Temporary Hall
For three years, Dazaifu Tenmangū Shrine’s main sanctuary will undergo renovations. During this time, the enshrined deity Tenjin will reside in a temporary hall, known as the kariden. Tenjin is the deification of Sugawara Michizane (845–903), who was a leading scholar, poet, and politician of the Heian period (794–1185).
Major shrine restorations necessitate a kariden to give the deity a proper dwelling during repair work to the main sanctuary. Accordingly, many Shinto shrines erect temporary halls, but they are often simple and plainly constructed. Dazaifu Tenmangū’s stunning, modern kariden is thus a rare sight.

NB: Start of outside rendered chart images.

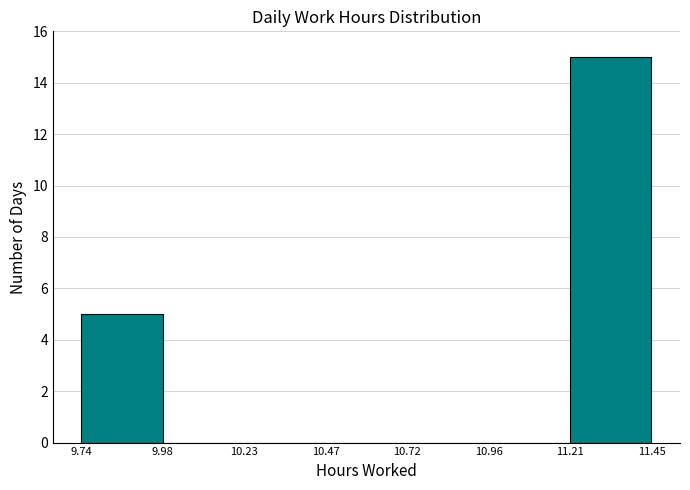

Reading left to right, transcribe this chart: for each bar, give the range it covers on the x-axis and its height. The values are not printed on the chart, so give them approximately, as read against the axis.

9.74 to 9.98: 5
9.98 to 10.23: 0
10.23 to 10.47: 0
10.47 to 10.72: 0
10.72 to 10.96: 0
10.96 to 11.21: 0
11.21 to 11.45: 15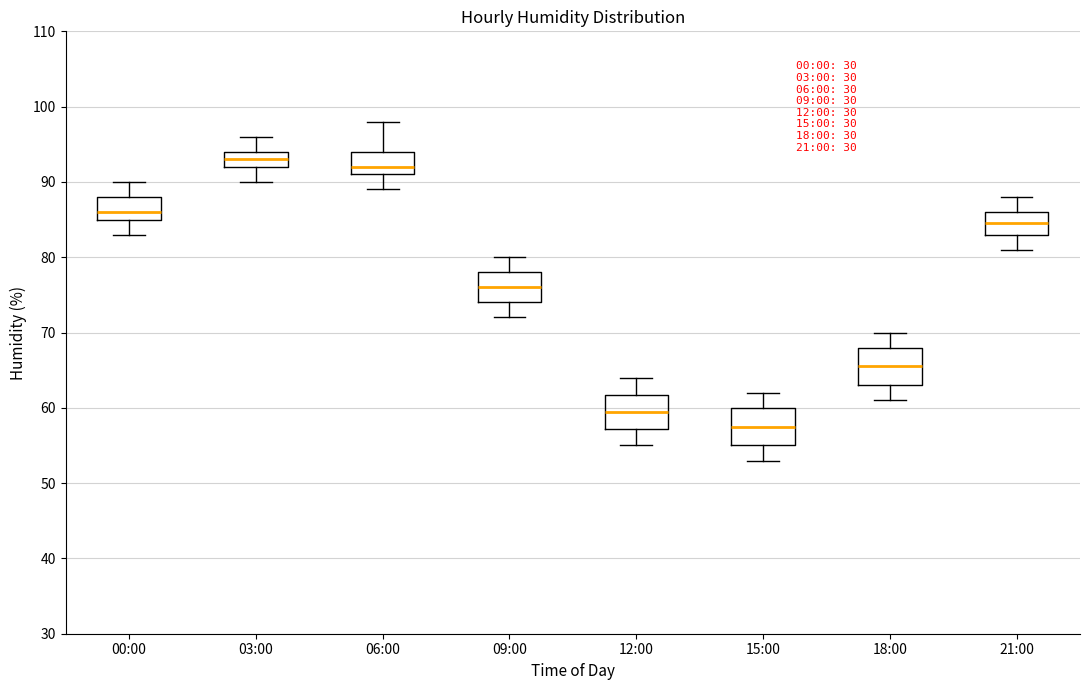

Where is the upper edge of the box for 00:00 on the y-axis? The values are not printed on the chart, so give them approximately, as read against the axis.

88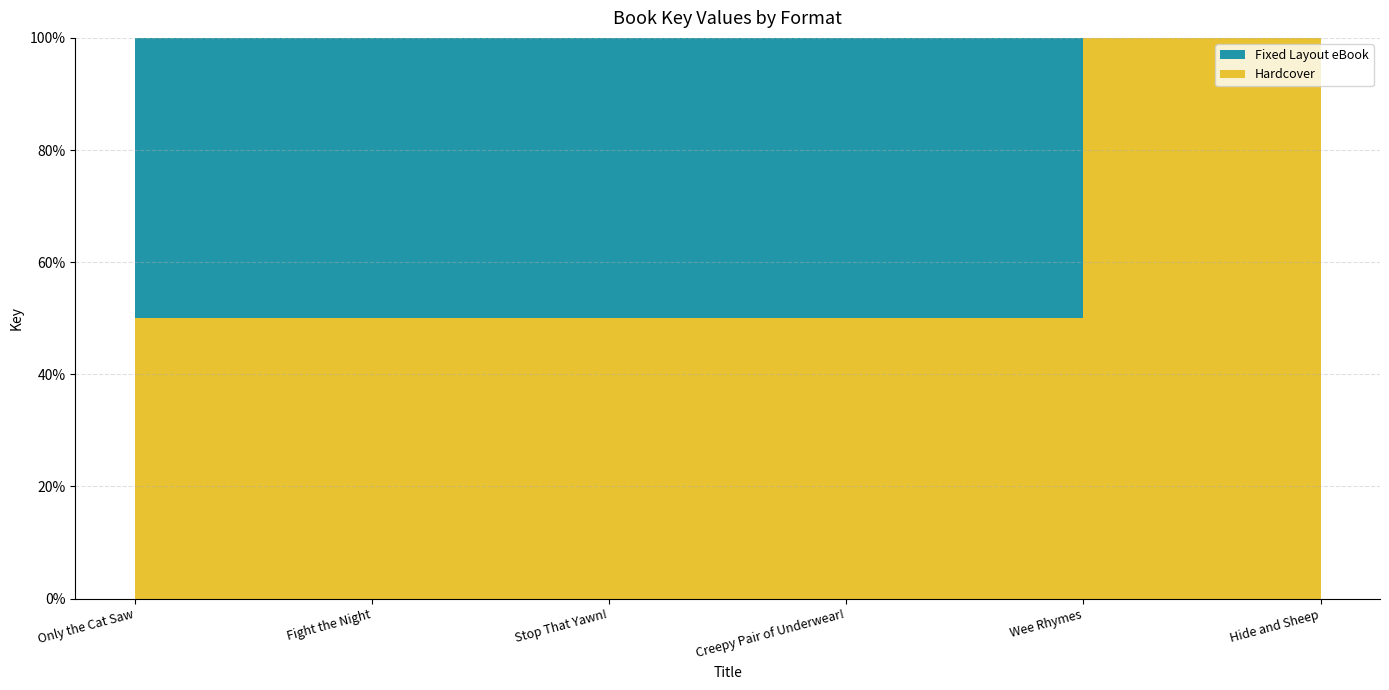

Reading left to right, extract all data points from this chart.

Hardcover: 560254998	152214404	483772957	68272632	44406515	37397785
Fixed Layout eBook: 560254998	152214404	483772957	68272632	0	37397785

The kariden’s designer, award-winning architect Sou Fujimoto, is known for using unorthodox shapes and structures in his work. To create the kariden, he took inspiration from a poignant tale linked to Michizane’s exile. According to this tale, when the emperor banished Michizane to Dazaifu for a crime he did not commit, the scholar’s beloved plum tree missed him so much that it uprooted itself and flew all the way from Kyoto to Dazaifu. It became known as the tobi ume, or “flying plum tree.” In honor of this legend, Fujimoto designed the kariden with a “floating forest” on its roof. Sixty types of plants sprout from it, including plum trees that were selected from the almost 6,000 growing on the shrine grounds. Trees such as plum, cherry, maple, and camphor bloom or change colors throughout the year, creating a forest in constant transformation. Fujimoto also incorporated architectural features of the main sanctuary, such as a curved roof that seems to merge with the surrounding mountains.

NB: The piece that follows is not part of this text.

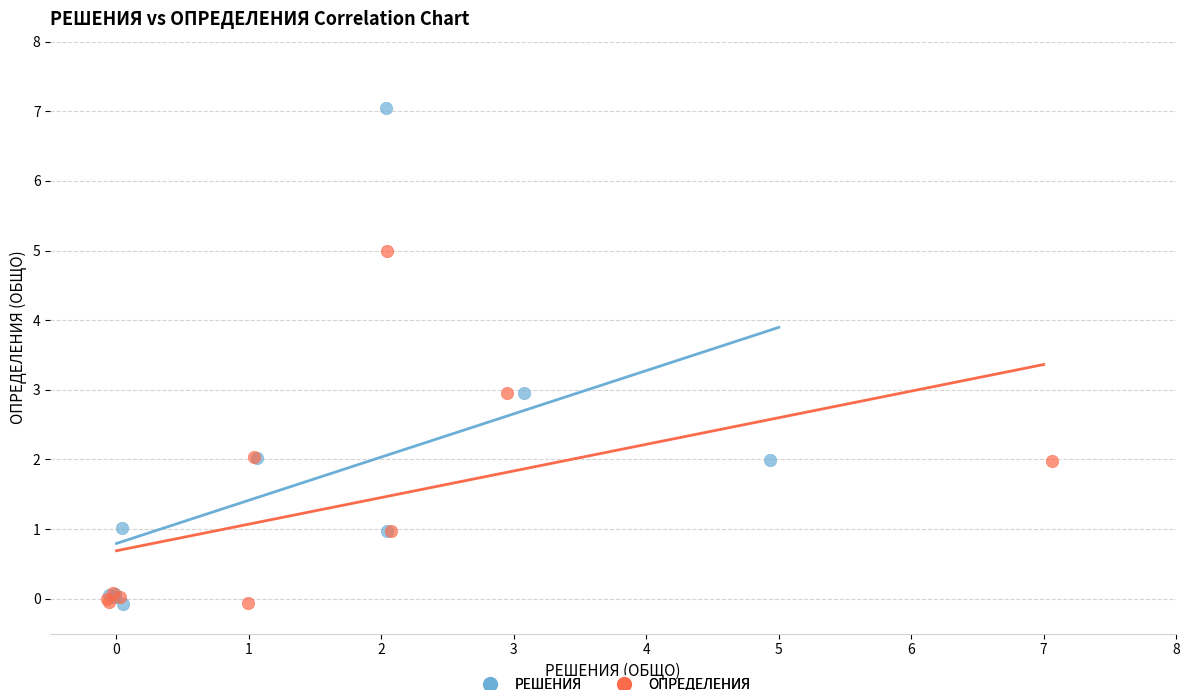

Which series has the widest spread of Y values?

РЕШЕНИЯ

While the interior furnishings and fixtures of the main sanctuary are undergoing restoration, the kariden needs new screens, curtains, and other decorative trappings. The shrine brought in fashion designer Maiko Kurogouchi, a frequent participant in Paris Fashion Week, to design some of them. Kurogouchi created a mitobari (the long curtain that demarcates the deity’s sacred space) and two kichō (silk partitions used as decorative furnishings). Kurogouchi decorated her mitobari with a plum blossom pattern, a symbol of Dazaifu Tenmangū. For the kichō, she wove modern synthetic fibers together with traditionally dyed silk threads. The dyeing technique takes its color from plum blossoms and camphor branches collected on the shrine grounds.
These designs, which blend antiquity with the ultra-modern, embody the renowned creative spirit of Michizane—a man famed not only for his poetic prowess but also his forward-thinking administrative policies. The choice of leading designers like Fujimoto and Kurogouchi is, therefore, a tribute both to Tenjin’s role as patron of the arts and to his progressive spirit.
Finished in May 2023, the kariden will stand at its current site for three years until restoration work on the main sanctuary is complete. At that point, the temporary hall will be dismantled, and the trees and greenery adorning it will be transplanted to the shrine grounds to live on into the future.